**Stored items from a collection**

**********

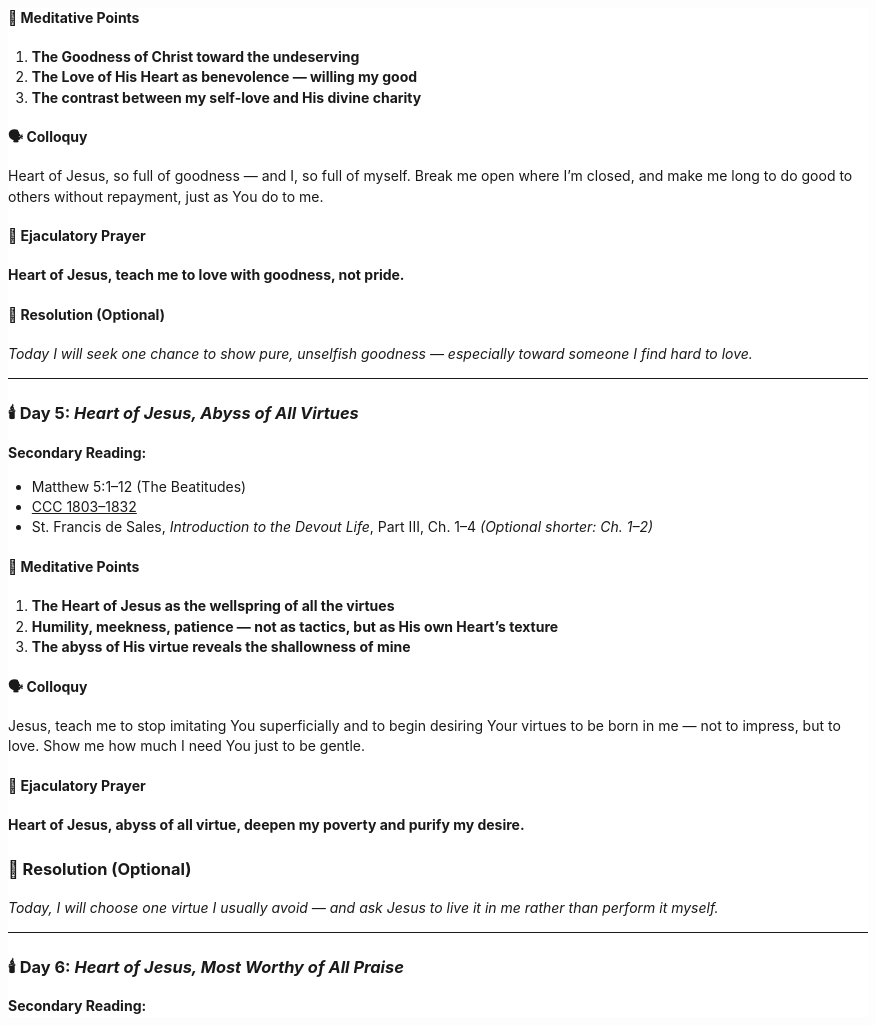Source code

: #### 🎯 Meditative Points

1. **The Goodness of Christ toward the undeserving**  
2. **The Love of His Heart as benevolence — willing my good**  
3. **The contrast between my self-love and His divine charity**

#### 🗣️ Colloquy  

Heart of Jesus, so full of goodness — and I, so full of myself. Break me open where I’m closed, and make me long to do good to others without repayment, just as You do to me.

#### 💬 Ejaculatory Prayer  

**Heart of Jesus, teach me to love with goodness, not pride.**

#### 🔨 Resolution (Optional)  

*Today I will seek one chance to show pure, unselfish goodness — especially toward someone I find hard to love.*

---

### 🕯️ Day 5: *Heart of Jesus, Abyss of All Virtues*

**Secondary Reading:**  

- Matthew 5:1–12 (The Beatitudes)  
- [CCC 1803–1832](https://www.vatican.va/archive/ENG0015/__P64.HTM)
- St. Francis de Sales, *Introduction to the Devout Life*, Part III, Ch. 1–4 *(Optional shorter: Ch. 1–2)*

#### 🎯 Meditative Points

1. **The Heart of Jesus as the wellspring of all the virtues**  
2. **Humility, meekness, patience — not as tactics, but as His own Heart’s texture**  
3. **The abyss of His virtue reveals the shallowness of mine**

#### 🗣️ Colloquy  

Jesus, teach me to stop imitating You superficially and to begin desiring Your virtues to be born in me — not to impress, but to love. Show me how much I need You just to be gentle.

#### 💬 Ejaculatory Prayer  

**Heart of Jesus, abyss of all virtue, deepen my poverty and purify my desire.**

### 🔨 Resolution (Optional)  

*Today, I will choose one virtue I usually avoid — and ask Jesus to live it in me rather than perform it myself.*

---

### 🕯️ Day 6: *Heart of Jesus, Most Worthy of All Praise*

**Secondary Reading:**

**********

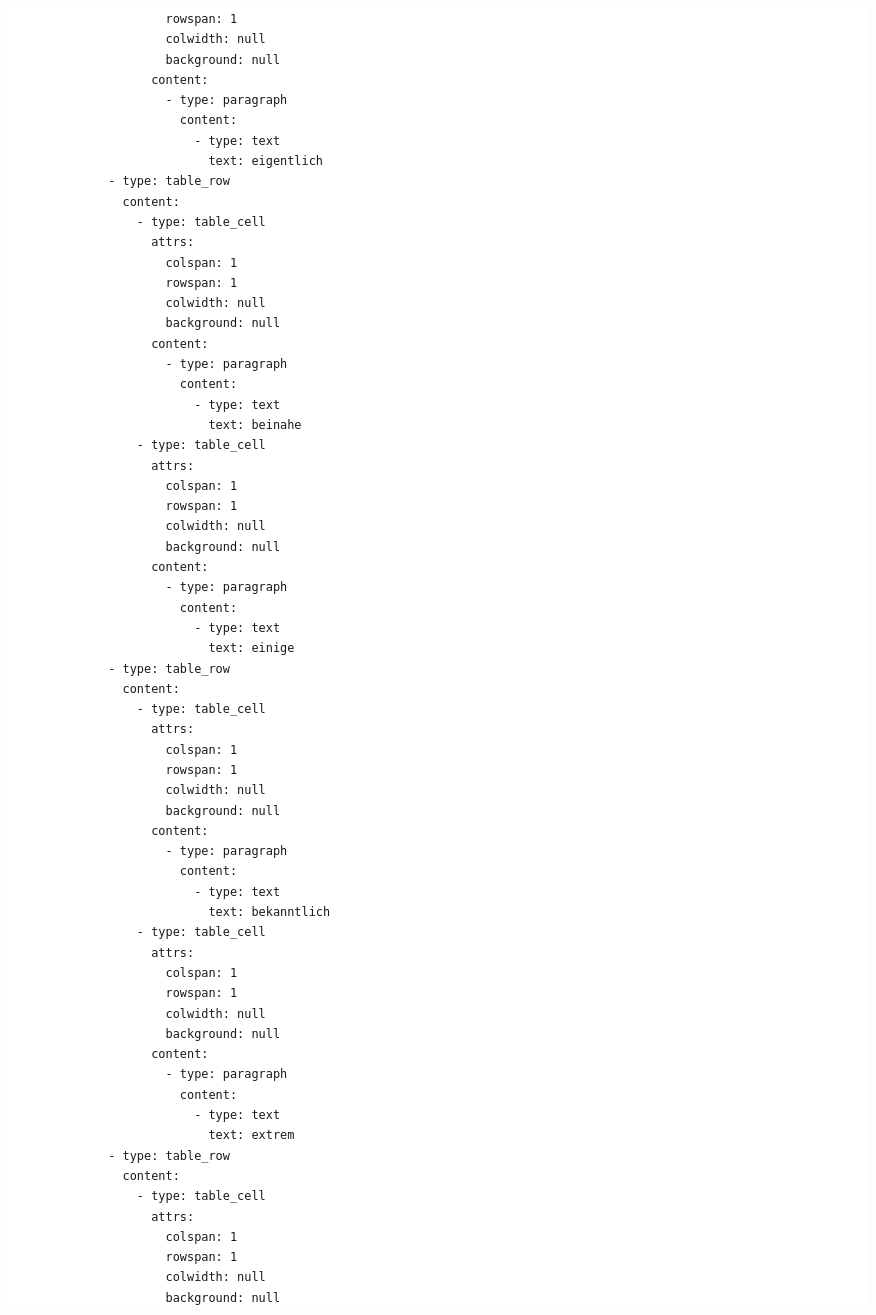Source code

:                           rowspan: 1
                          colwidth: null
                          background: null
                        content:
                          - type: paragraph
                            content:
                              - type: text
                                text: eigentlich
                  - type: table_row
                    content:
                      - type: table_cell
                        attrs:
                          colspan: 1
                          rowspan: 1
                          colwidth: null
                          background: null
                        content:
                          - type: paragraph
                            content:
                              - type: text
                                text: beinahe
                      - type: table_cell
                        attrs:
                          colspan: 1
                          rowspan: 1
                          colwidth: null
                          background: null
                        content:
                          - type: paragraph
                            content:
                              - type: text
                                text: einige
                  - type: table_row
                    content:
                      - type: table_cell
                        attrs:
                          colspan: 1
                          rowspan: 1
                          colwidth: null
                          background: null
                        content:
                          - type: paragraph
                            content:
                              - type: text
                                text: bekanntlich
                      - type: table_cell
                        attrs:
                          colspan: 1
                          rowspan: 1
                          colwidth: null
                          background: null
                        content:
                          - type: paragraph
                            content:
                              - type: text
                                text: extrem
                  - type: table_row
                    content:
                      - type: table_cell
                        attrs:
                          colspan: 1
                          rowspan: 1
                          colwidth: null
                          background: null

**********

**Prompt**
Above are some records. Report the number of their lines that include "Secondary", and add nothing else.

**Solution**
2